Numerical Study on the Impact of Spiral Tortuous Hole on Cuttings Removal in Horizontal Wells

Summary Horizontal wells are designed to have smooth (straight), curved, and lateral sections. However, the actual drilled path usually suffers from unwanted undulations from the planned well trajectory known as wellbore tortuosity. Wellbore tortuosity can slow the drilling penetration rate, aggravate drillstring vibration and buckling, complicate the casing and cement job, and lead to inaccurate wellbore position. This paper presents a validated computational fluid dynamics (CFD) model to investigate the impact of wellbore tortuosity on hole cleaning.
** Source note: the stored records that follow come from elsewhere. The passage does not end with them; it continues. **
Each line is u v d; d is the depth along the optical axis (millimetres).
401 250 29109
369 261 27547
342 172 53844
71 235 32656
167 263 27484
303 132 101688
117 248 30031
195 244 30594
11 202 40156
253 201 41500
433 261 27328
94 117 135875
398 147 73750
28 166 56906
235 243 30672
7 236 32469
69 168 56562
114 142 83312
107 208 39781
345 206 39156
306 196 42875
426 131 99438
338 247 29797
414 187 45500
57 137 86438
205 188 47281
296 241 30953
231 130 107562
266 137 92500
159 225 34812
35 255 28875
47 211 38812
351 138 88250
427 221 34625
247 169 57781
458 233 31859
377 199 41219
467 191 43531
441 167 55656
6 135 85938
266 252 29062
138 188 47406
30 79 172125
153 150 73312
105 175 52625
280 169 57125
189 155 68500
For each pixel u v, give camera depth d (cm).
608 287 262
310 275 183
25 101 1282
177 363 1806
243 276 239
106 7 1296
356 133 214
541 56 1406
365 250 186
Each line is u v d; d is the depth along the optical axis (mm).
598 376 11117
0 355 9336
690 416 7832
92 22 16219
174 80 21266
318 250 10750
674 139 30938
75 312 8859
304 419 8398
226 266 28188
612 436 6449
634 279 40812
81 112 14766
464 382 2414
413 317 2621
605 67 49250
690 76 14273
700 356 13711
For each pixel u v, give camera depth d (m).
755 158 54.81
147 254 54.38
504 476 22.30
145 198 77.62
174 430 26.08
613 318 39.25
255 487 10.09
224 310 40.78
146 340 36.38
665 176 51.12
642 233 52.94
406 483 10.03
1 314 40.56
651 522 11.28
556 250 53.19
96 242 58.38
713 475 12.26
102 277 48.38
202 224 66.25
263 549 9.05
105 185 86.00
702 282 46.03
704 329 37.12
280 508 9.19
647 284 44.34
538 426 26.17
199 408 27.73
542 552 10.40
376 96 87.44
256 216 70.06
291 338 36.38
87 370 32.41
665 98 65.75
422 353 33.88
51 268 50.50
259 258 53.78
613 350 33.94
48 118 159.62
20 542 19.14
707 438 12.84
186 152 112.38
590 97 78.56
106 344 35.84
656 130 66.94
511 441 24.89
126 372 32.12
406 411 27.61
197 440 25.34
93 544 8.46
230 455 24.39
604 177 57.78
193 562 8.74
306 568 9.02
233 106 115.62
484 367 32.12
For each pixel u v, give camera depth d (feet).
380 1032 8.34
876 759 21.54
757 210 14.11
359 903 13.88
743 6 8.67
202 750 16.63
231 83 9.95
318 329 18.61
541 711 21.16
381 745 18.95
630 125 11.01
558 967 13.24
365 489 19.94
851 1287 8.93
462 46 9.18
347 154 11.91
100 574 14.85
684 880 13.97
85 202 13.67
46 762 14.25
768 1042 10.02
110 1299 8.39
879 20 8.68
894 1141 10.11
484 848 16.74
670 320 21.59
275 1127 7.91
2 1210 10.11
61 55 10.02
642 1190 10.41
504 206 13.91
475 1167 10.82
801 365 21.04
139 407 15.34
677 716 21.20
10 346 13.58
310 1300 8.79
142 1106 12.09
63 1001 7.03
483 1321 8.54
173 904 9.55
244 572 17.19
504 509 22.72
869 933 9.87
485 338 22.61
The Eulerian-Eulerian approach is used to simulate solid-liquid laminar flow in annular geometry using polyhedral mesh. Then, the impact of wellbore tortuosity on cuttings accumulation, annular pressure loss, and fluid velocity was investigated and compared with the flow behavior in a straight horizontal well. A parametric analysis of spiral period length, spiral amplitude, drillstring rotation, flow rate, annular eccentricity, drilling rate of penetration (ROP), and cuttings size was conducted to assess their influence on cuttings transport in spiral tortuous holes and their relative magnitude to other design or operating factors. Simulation results show that polyhedral mesh is an optimum meshing technique for spiral profile geometry. Wellbore tortuosity aggravates hole cleaning in lateral sections based on the length of the spiral period and/or the spiral amplitude. Reduction in cuttings velocity was observed in the top part of the spiral geometry (crest), causing large deposition of cuttings in this area compared to the spiral lower part (trough). Drillstring rotation from 0 to 200 rev/min is the critical range for efficient hole cleaning in spiral geometry. Cuttings size can improve cuttings accumulation if the particle size is larger than the viscous layer located near the bed velocity profile. The drilling ROP and annular eccentricity aggravate cuttings accumulation and bed deposition in a spiral hole, similar to what is normally observed in straight horizontal wells.